----- DATA TO EXAMINE -----

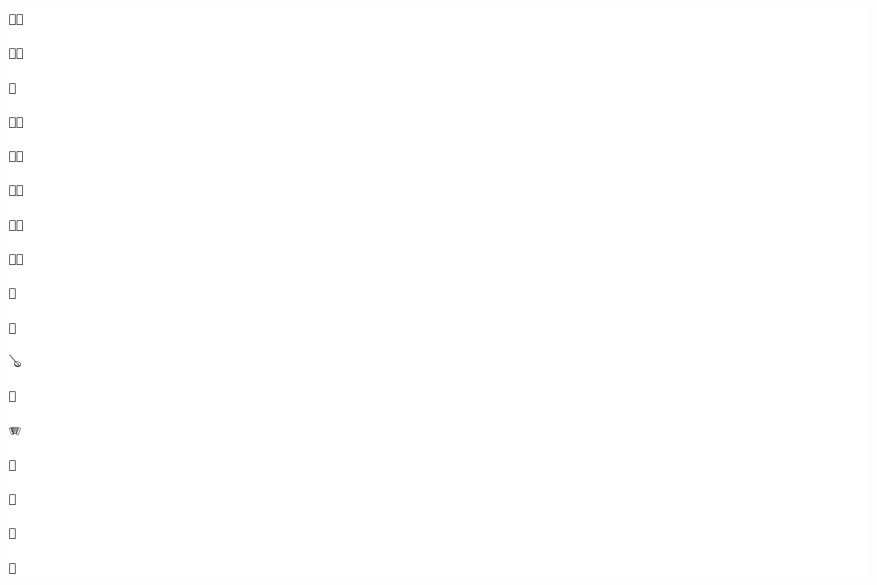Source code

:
 ```
🤞🏾
```

```
🤞🏿
```

```
🖕
```

```
🖕🏻
```

```
🖕🏼
```

```
🖕🏽
```

```
🖕🏾
```

```
🖕🏿
```

```
🎸
```

```
🎻
```

```
🪕
```

```
🎹
```

```
🪗
```

```
🎷
```

```
🎺
```

```
📯
```

```
🥁
```
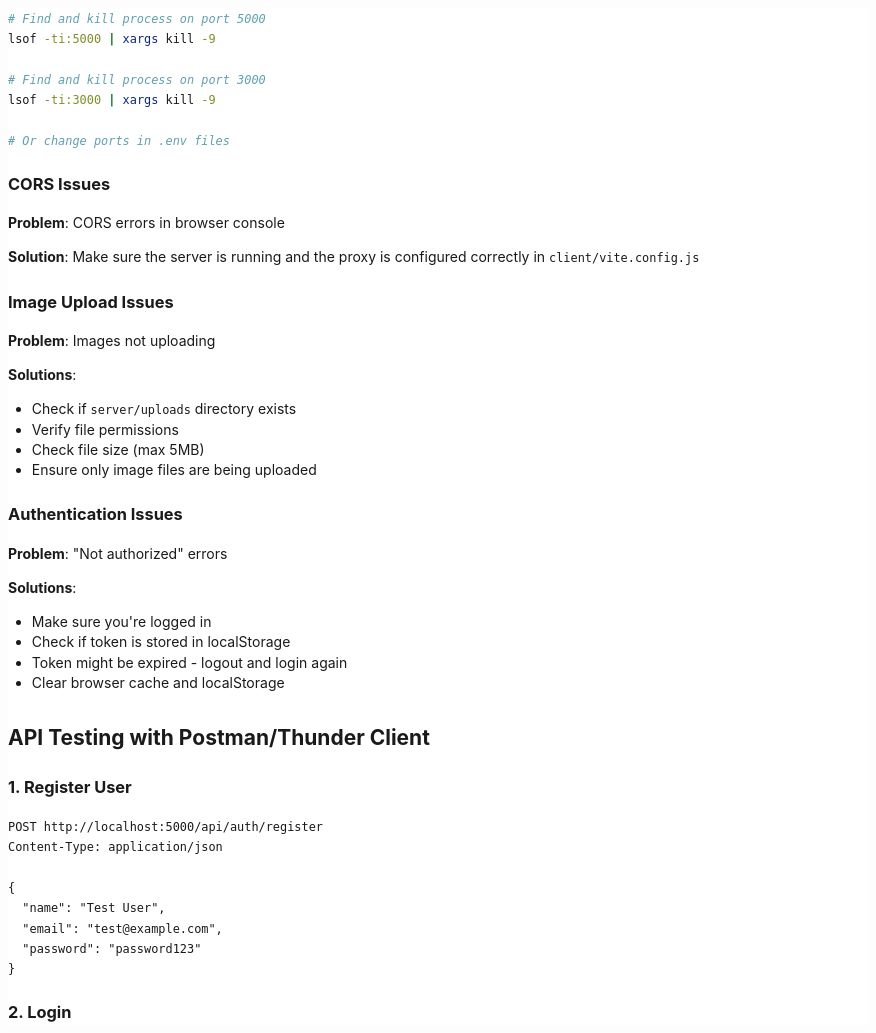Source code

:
```bash
# Find and kill process on port 5000
lsof -ti:5000 | xargs kill -9

# Find and kill process on port 3000
lsof -ti:3000 | xargs kill -9

# Or change ports in .env files
```

### CORS Issues

**Problem**: CORS errors in browser console

**Solution**: Make sure the server is running and the proxy is configured correctly in `client/vite.config.js`

### Image Upload Issues

**Problem**: Images not uploading

**Solutions**:

- Check if `server/uploads` directory exists
- Verify file permissions
- Check file size (max 5MB)
- Ensure only image files are being uploaded

### Authentication Issues

**Problem**: "Not authorized" errors

**Solutions**:

- Make sure you're logged in
- Check if token is stored in localStorage
- Token might be expired - logout and login again
- Clear browser cache and localStorage

## API Testing with Postman/Thunder Client

### 1. Register User

```http
POST http://localhost:5000/api/auth/register
Content-Type: application/json

{
  "name": "Test User",
  "email": "test@example.com",
  "password": "password123"
}
```

### 2. Login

-----

*PROMPT*.
Apply a filter for "Make" to the entries and show each line that passes.

*TASK RESPONSE*.
**Solution**: Make sure the server is running and the proxy is configured correctly in `client/vite.config.js`
- Make sure you're logged in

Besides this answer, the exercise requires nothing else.